(Data items)
************

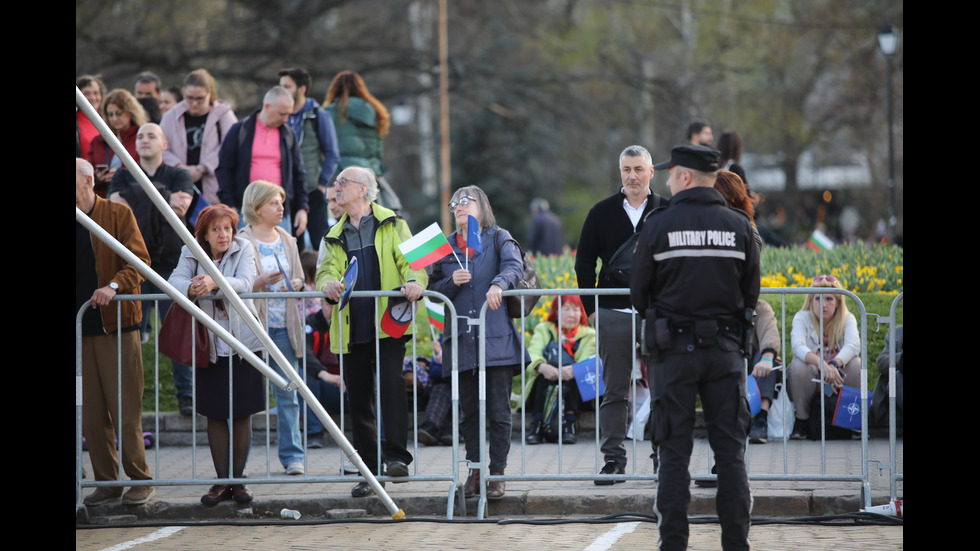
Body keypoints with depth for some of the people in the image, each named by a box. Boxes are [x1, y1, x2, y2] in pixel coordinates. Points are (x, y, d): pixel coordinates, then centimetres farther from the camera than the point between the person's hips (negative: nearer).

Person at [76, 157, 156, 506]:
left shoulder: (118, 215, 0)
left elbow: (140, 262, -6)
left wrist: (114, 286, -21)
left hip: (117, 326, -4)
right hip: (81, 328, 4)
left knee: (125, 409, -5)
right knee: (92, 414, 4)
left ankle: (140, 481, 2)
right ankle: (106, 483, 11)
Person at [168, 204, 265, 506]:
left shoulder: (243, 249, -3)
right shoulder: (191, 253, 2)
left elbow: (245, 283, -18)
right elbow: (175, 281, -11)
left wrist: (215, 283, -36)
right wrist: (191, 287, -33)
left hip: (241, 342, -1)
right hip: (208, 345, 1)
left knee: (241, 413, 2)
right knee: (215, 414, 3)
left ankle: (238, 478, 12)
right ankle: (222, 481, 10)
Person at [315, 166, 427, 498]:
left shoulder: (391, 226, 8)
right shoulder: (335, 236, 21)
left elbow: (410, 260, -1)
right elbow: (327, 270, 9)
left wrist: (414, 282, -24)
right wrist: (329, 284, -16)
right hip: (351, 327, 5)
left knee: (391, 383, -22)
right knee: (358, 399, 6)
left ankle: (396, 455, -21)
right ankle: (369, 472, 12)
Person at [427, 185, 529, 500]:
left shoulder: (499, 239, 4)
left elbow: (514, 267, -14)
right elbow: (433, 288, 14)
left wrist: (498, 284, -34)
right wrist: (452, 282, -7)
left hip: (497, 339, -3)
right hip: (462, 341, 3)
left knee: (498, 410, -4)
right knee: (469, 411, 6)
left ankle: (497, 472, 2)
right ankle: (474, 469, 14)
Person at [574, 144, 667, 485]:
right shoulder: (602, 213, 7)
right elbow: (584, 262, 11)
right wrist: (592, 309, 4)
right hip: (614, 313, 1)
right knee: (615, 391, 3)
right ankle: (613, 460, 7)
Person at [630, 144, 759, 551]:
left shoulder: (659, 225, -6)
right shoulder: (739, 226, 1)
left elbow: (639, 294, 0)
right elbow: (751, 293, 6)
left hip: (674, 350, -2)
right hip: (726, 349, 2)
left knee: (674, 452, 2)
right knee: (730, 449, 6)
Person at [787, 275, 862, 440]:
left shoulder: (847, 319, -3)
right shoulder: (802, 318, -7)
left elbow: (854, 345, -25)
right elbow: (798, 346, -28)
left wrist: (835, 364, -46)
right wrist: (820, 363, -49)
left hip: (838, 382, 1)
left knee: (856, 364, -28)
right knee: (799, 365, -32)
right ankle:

************

> [Work instruction]:
Reproduce the entries from the line with "left wrist: (215, 283, -36)" to the line with "right wrist: (820, 363, -49)", both included. Keep every line unchanged except the points in parentheses: multiply each x and y coordinate and each depth value there by 1.8 and round it to a whole number, with halves rounded up.

> [Completed exercise]:
left wrist: (387, 509, -65)
right wrist: (344, 517, -59)
left hip: (434, 616, -2)
right hip: (374, 621, 2)
left knee: (434, 743, 4)
right knee: (387, 745, 5)
left ankle: (428, 860, 22)
right ankle: (400, 866, 18)
Person at [315, 166, 427, 498]:
left shoulder: (704, 407, 14)
right shoulder: (603, 425, 38)
left elbow: (738, 468, -2)
right elbow: (589, 486, 16)
left wrist: (745, 508, -43)
right wrist: (592, 511, -29)
right hip: (632, 589, 9)
left knee: (704, 689, -40)
right knee: (644, 718, 11)
left ankle: (713, 819, -38)
right ankle: (664, 850, 22)
Person at [427, 185, 529, 500]:
left shoulder: (898, 430, 7)
left elbow: (925, 481, -25)
right elbow: (779, 518, 25)
left wrist: (896, 511, -61)
right wrist: (814, 508, -13)
left hip: (895, 610, -5)
right hip: (832, 614, 5)
left knee: (896, 738, -7)
right knee: (844, 740, 11)
left ankle: (895, 850, 4)
right ankle: (853, 844, 25)
Person at [574, 144, 667, 485]:
right shoulder: (1084, 383, 13)
right elbow: (1051, 472, 20)
right wrist: (1066, 556, 7)
right hip: (1105, 563, 2)
right knee: (1107, 704, 5)
right ankle: (1103, 828, 13)
Person at [630, 144, 759, 551]:
left shoulder: (1186, 405, -11)
right shoulder: (1330, 407, 2)
left elbow: (1150, 529, 0)
right elbow: (1352, 527, 11)
left hip: (1213, 630, -4)
right hip: (1307, 628, 4)
left knee: (1213, 814, 4)
right knee: (1314, 808, 11)
Person at [787, 275, 862, 440]:
left shoulder: (1525, 574, -5)
right shoulder: (1444, 572, -13)
left elbow: (1537, 621, -45)
right elbow: (1436, 623, -50)
left wrist: (1503, 655, -83)
right wrist: (1476, 653, -88)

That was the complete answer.